LUKOIL is just about the only Russian company ever to have made a visibile impact on the American market; there are LUKOIL gas stations in some American cities. Perhaps it’s not suprising then that the next target on the Kremlin’s hit list for nationalization of energy resources is LUKOIL, following the obliteration of YUKOS and the sending of Mikhail Khodorkovsky to Siberia. First, with YUKOS, the Kremlin tested its ability to use trumped-up tax charges. Now, it is trying out the environmental club. First the Kremlin acted punitively, now preemptively. The New York Times reports:
In a sign of continuing turmoil in the Russian oil industry, the government threatened on Monday to revoke oil field licenses held by the country’s largest private energy concern, Lukoil.
The action affected 19 of 406 licenses owned by Lukoil, a company that is 20 percent owned by ConocoPhillips of the United States. Lukoil said in a statement that it expected to resolve the complaints soon, and analysts agreed that was likely.
Still, the enforcement action was significant because the same environmental regulator who is behind it suspended a permit last month for a $22 billion project operated by Royal Dutch Shell on Sakhalin Island. That regulator, Oleg L. Mitvol, deputy director of the environmental agency Rosprirodnadzor, has become a closely watched figure by Moscow energy analysts.
Mr. Mitvol vowed that he would eventually inspect all energy companies working in Russia. In the politically tinged atmosphere of Russian energy politics, that statement seemed intended to counter criticism from diplomats and oil analysts that Mr. Mitvol had selectively enforced the rules against Shell. Mr. Mitvol said he would even inspect Rosneft and Gazprom, the state-controlled energy companies. He said he had no specific date to inspect Gazprom, but would do so “before I leave this job.”
Mr. Mitvol said on Monday that he had given prosecutors evidence that Lukoil failed to explore or drill in the 19 fields according to the timelines laid out in the licenses.

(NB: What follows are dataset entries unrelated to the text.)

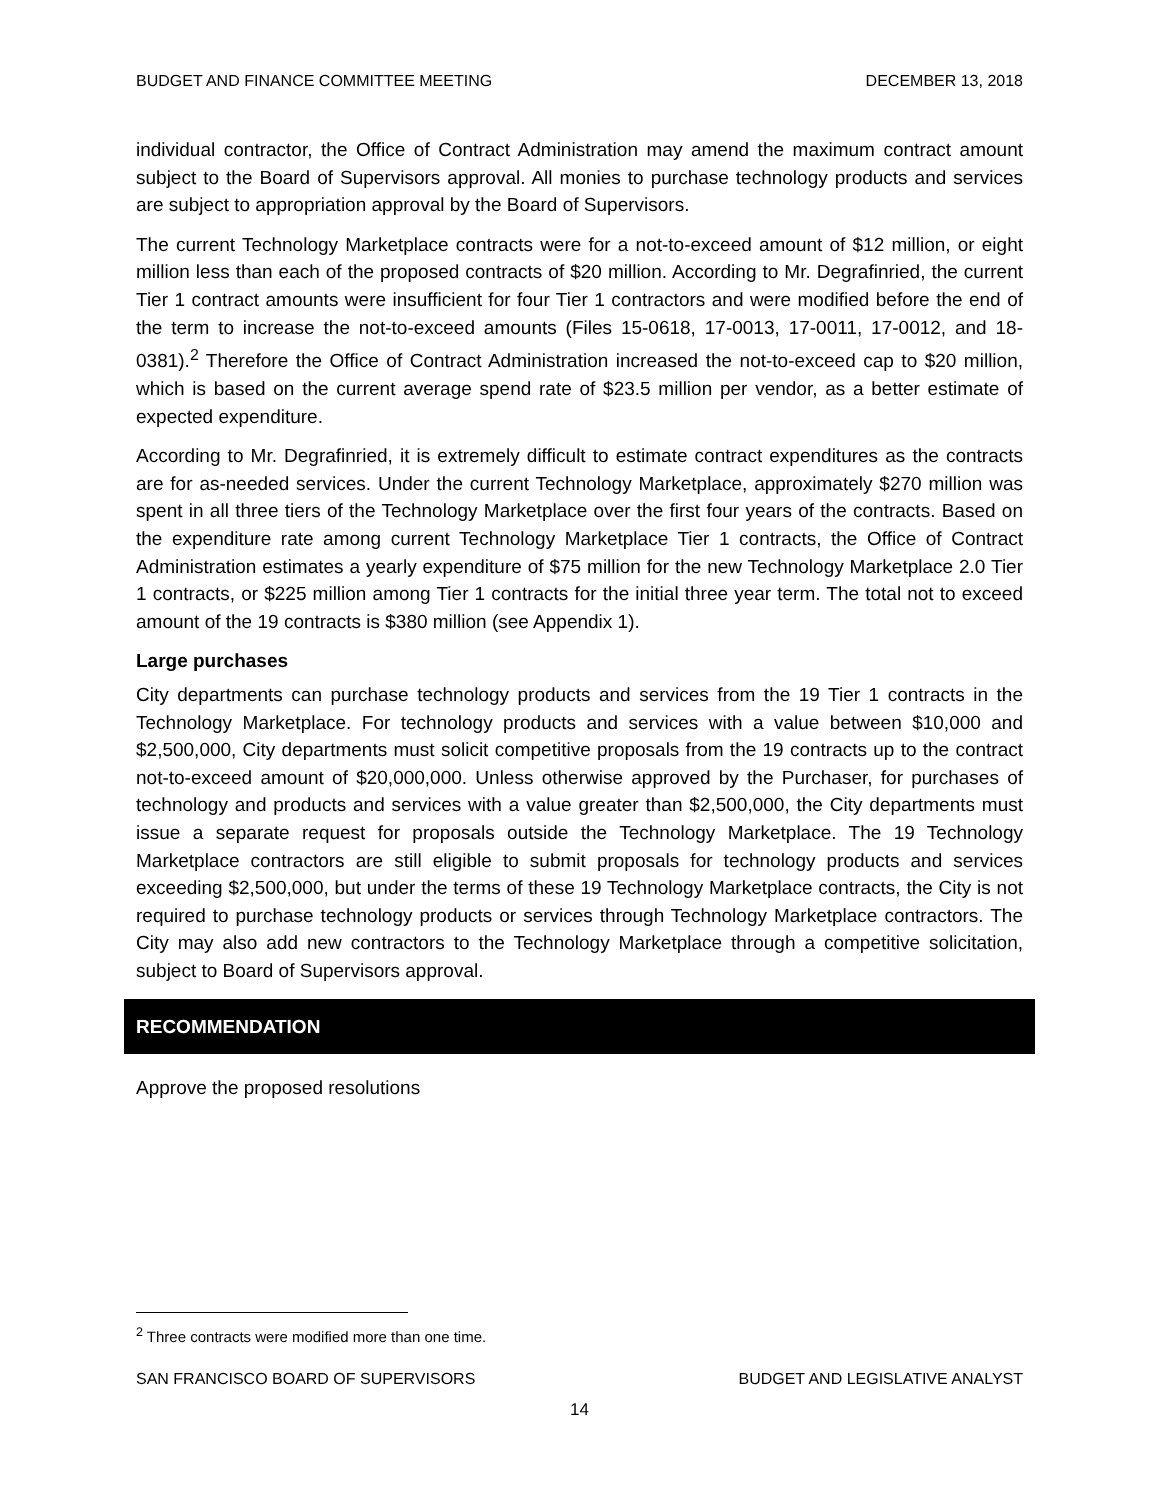BUDGET AND FINANCE COMMITTEE MEETING DECEMBER 13, 2018
individual contractor, the Office of Contract Administration may amend the maximum contract amount subject to the Board of Supervisors approval. All monies to purchase technology products and services are subject to appropriation approval by the Board of Supervisors.
The current Technology Marketplace contracts were for a not-to-exceed amount of $12 million, or eight million less than each of the proposed contracts of $20 million. According to Mr. Degrafinried, the current Tier 1 contract amounts were insufficient for four Tier 1 contractors and were modified before the end of the term to increase the not-to-exceed amounts (Files 15-0618, 17-0013, 17-0011, 17-0012, and 18-0381).<sup>2</sup> Therefore the Office of Contract Administration increased the not-to-exceed cap to $20 million, which is based on the current average spend rate of $23.5 million per vendor, as a better estimate of expected expenditure.
According to Mr. Degrafinried, it is extremely difficult to estimate contract expenditures as the contracts are for as-needed services. Under the current Technology Marketplace, approximately $270 million was spent in all three tiers of the Technology Marketplace over the first four years of the contracts. Based on the expenditure rate among current Technology Marketplace Tier 1 contracts, the Office of Contract Administration estimates a yearly expenditure of $75 million for the new Technology Marketplace 2.0 Tier 1 contracts, or $225 million among Tier 1 contracts for the initial three year term. The total not to exceed amount of the 19 contracts is $380 million (see Appendix 1).
Large purchases
City departments can purchase technology products and services from the 19 Tier 1 contracts in the Technology Marketplace. For technology products and services with a value between $10,000 and $2,500,000, City departments must solicit competitive proposals from the 19 contracts up to the contract not-to-exceed amount of $20,000,000. Unless otherwise approved by the Purchaser, for purchases of technology and products and services with a value greater than $2,500,000, the City departments must issue a separate request for proposals outside the Technology Marketplace. The 19 Technology Marketplace contractors are still eligible to submit proposals for technology products and services exceeding $2,500,000, but under the terms of these 19 Technology Marketplace contracts, the City is not required to purchase technology products or services through Technology Marketplace contractors. The City may also add new contractors to the Technology Marketplace through a competitive solicitation, subject to Board of Supervisors approval.
RECOMMENDATION
Approve the proposed resolutions
<sup>2</sup> Three contracts were modified more than one time.
SAN FRANCISCO BOARD OF SUPERVISORS BUDGET AND LEGISLATIVE ANALYST
14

“No action, no taxes, no jobs,” he said of Lukoil’s alleged failures at the sites in the Komi region, a district that straddles the Arctic Circle almost directly north of Moscow. “If a company doesn’t have the money, isn’t in the mood, or doesn’t have the desire to develop a field, they should return it to the state,” Mr. Mitvol said at a news conference. “We will pass all our evidence to the prosecutors.”

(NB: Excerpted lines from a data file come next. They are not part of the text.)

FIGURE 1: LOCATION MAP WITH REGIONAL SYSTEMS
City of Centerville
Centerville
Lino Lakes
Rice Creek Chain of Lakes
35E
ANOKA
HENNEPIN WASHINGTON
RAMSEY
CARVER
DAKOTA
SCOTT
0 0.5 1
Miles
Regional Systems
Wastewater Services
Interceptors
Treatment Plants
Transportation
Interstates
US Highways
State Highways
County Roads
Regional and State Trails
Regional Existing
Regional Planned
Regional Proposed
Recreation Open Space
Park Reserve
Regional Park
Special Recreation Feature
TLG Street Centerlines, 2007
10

It was unclear why Mr. Mitvol was pressing this issue because his agency is not directly responsible for energy licensing issues.
If followed up, Mr. Mitvol’s latest charges could take a chip out of Lukoil by stripping it of licenses and further the process of nationalizing Russia’s energy industry that began with the Yukos affair in 2003.
Yukos is now in liquidation after the government demanded billions of dollars in back taxes. Its founder, Mikhail B. Khodorkovsky, who was a political opponent of President Vladimir V. Putin, is serving eight years in prison for fraud and tax evasion.
Lukoil pumped 1.4 million barrels of oil a day in 2005. The company, which has operations in Iran, Iraq, Saudi Arabia and Venezuela, earned $2.2 billion in the second quarter of 2006.
At home, Lukoil was seen as a company loyal to the Kremlin, or at least careful to keep a low political profile; its chief executive, Vagit Y. Alekperov, has reportedly kept a photograph of President Putin on his desk.
Still, Lukoil, as are most oil companies in Russia, is vulnerable on environmental issues. It was responsible for the largest oil spill in recent Russian history, when pipe ruptures caused by corrosion leaked about one million barrels of crude onto the tundra in the Komi region in 1994.
After a tour of Lukoil drilling sites in the region, Mr. Mitvol levied a number of accusations. Mr. Mitvol visited the village of Ust-Usa, where he said inhabitants told him of “black ice” in a local river, which he described as ice floes colored black from oil spills upstream. Mr. Mitvol said he also found a Lukoil drilling rig in a national forest and tundra still contaminated by the 1994 spill.